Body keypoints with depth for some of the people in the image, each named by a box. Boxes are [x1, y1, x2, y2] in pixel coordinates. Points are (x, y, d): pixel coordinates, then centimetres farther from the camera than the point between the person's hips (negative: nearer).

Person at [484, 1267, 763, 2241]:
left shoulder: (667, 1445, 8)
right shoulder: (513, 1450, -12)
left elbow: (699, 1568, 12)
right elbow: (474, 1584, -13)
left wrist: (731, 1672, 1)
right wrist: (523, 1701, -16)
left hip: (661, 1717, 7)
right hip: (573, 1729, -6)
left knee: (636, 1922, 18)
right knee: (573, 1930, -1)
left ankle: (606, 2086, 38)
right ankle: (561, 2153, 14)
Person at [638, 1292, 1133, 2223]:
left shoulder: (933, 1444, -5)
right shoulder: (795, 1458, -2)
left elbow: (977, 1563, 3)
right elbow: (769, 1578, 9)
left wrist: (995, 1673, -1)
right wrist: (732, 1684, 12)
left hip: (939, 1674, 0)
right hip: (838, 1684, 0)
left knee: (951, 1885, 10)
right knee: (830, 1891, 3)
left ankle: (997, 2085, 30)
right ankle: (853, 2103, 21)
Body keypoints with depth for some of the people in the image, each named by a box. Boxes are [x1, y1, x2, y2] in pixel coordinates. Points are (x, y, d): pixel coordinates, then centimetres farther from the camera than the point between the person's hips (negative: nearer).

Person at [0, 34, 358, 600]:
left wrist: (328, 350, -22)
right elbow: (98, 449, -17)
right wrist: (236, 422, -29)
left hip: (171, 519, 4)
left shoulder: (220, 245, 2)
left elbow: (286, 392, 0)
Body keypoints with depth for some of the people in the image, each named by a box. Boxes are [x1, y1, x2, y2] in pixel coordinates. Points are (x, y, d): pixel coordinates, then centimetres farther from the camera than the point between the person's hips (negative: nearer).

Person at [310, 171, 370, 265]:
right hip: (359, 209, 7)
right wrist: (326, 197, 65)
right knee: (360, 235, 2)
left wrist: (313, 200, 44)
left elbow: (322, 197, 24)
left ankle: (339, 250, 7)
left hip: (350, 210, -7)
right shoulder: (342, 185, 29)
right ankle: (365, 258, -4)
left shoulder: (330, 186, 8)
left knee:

*Exercise:* Transcribe every line of the items above without changing a single character.

*Answer below:*
Body keypoints with depth for some of the people in the image, each named by a box. Boxes are [x1, y1, x2, y2] in pixel coordinates. Points are (x, y, d): pixel coordinates, then centimetres farther from the camera than the point between the person's hips (negative: nearer).

Person at [484, 1267, 763, 2241]:
left shoulder: (667, 1445, 8)
right shoulder: (513, 1450, -12)
left elbow: (699, 1568, 12)
right elbow: (474, 1584, -13)
left wrist: (731, 1672, 1)
right wrist: (523, 1701, -16)
left hip: (661, 1717, 7)
right hip: (573, 1729, -6)
left knee: (636, 1922, 18)
right knee: (573, 1930, -1)
left ankle: (606, 2086, 38)
right ankle: (561, 2153, 14)
Person at [638, 1292, 1133, 2223]:
left shoulder: (933, 1444, -5)
right shoulder: (795, 1458, -2)
left elbow: (977, 1563, 3)
right elbow: (769, 1578, 9)
left wrist: (995, 1673, -1)
right wrist: (732, 1684, 12)
left hip: (939, 1674, 0)
right hip: (838, 1684, 0)
left knee: (951, 1885, 10)
right knee: (830, 1891, 3)
left ankle: (997, 2085, 30)
right ankle: (853, 2103, 21)
Body keypoints with depth for some of the people in the image, each named by a box. Boxes are [x1, y1, x2, y2] in pixel coordinates. Points are (x, y, d): pixel coordinates, then centimetres farther from the camera than the point between the person's hips (negative: nearer).

Person at [0, 34, 358, 600]:
left wrist: (328, 350, -22)
right elbow: (98, 449, -17)
right wrist: (236, 422, -29)
left hip: (171, 519, 4)
left shoulder: (220, 245, 2)
left elbow: (286, 392, 0)
Body keypoints with depth for some of the people in the image, each named by a box. Boxes are [x1, y1, x2, y2] in pixel coordinates. Points are (x, y, d): pixel coordinates, then centimetres farther from the camera than the point between the person's hips (negative: nearer).

Person at [310, 171, 370, 265]:
right hip: (359, 209, 7)
right wrist: (326, 197, 65)
right knee: (360, 235, 2)
left wrist: (313, 200, 44)
left elbow: (322, 197, 24)
left ankle: (339, 250, 7)
left hip: (350, 210, -7)
right shoulder: (342, 185, 29)
right ankle: (365, 258, -4)
left shoulder: (330, 186, 8)
left knee:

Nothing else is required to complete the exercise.